Your internet provider has legitimate reasons to collect data in order to provide you with a service. It needs to know your location, and what you are trying to do, and what server you are trying to connect to is located, so that it can find the most efficient way of connecting you. So, if you are playing World of Warcraft it needs to know this to create the quickest path between you and WoW server. Your provider can also see when you have connected to a domain, so say The Wall Street Journal. It cannot however see individual pages you have looked at. Still though, that’s an awful lot of information they have on you.
The most likely thing providers like Comcast, Verizon, AT&T, etc. will use your data for, is to provide more specific ads catered to consumers. These companies were just getting into their advertising stride when the new FCC rules came into place. They were purposefully buying up other corporations, like Verizon buying out AOL, to obtain advertising technologies. Shutting down the FCC’s laws had little positive impact outside of lining the pockets of telecommunications companies. It had a great deal of impact on the rights of consumers to the security of their private internet use.
Minnesota’s House and Senate came to the defense on Friday (March 31st) of internet privacy. It approved new legislation to prevent providers from using the collected data without customer permission. It was added on as an amendment to the state budget. It goes on to prevent providers from refusing to serve anyone who opts out of their data-sharing programs.
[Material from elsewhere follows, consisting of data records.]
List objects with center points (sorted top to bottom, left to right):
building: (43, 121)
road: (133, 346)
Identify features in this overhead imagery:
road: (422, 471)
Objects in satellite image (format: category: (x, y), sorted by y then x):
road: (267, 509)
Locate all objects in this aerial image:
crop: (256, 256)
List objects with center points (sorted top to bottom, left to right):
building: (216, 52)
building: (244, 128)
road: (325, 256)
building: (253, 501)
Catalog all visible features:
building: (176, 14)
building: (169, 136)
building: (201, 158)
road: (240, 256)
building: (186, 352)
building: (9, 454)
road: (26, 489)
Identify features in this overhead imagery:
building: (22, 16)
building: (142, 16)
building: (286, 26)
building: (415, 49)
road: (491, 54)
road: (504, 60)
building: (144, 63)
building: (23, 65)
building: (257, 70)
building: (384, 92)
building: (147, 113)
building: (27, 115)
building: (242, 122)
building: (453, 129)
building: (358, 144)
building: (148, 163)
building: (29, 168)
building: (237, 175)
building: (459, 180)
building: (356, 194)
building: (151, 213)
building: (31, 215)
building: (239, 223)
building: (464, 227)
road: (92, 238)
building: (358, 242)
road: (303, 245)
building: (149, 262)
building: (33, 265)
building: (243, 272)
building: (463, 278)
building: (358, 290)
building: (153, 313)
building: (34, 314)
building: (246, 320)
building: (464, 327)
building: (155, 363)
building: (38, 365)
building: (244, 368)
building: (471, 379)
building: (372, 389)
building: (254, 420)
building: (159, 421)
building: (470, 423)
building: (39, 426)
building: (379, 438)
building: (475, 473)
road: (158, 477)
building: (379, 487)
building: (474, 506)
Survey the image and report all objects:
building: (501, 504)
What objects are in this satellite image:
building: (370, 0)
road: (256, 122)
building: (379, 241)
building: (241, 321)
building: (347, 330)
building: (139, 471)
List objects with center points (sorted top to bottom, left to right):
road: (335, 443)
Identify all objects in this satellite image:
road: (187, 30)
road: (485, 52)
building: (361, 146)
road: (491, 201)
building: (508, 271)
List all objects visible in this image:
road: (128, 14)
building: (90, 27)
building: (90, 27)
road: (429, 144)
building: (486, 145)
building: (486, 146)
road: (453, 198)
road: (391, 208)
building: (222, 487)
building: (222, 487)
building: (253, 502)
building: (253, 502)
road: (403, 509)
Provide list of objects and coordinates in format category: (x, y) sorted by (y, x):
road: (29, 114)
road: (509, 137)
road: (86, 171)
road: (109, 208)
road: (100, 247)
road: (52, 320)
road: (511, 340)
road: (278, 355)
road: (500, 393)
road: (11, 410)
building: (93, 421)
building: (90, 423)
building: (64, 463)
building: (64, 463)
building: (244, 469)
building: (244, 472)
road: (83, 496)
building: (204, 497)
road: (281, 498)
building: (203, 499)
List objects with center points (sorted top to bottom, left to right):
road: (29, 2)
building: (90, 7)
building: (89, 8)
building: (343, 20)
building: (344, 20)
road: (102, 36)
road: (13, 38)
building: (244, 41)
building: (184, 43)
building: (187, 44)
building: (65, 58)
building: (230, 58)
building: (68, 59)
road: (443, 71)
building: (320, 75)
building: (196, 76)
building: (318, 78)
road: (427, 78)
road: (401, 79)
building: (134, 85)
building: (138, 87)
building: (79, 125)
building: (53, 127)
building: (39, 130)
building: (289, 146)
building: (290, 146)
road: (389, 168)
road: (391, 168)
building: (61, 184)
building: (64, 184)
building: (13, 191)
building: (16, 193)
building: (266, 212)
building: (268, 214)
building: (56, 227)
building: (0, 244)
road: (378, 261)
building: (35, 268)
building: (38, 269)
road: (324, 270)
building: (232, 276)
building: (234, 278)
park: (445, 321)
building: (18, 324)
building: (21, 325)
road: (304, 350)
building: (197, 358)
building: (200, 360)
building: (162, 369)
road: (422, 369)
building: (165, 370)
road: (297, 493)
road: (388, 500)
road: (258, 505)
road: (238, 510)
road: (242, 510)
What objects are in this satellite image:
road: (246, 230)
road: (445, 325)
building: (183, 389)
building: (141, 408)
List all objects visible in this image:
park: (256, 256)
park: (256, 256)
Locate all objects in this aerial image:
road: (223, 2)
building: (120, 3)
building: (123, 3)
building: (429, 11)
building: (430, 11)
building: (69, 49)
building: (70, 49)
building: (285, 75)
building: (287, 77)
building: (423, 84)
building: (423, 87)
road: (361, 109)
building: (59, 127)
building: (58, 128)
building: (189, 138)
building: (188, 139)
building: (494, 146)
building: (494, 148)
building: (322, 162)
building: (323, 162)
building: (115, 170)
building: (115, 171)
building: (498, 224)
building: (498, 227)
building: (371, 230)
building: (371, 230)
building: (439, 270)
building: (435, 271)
It is nice to see a state stand up make rules like this, but one state is not enough. If enough states get together and add similar legislation it could force companies to comply, but legislation passed in Minnesota will have no direct effect on customers living in Texas. Our lawmakers need to decide that internet security is as important as physical security, and to take it seriously. Sadly, far too many do not understand the technology in play, so it might be some time before we see more security protections put in as federal law.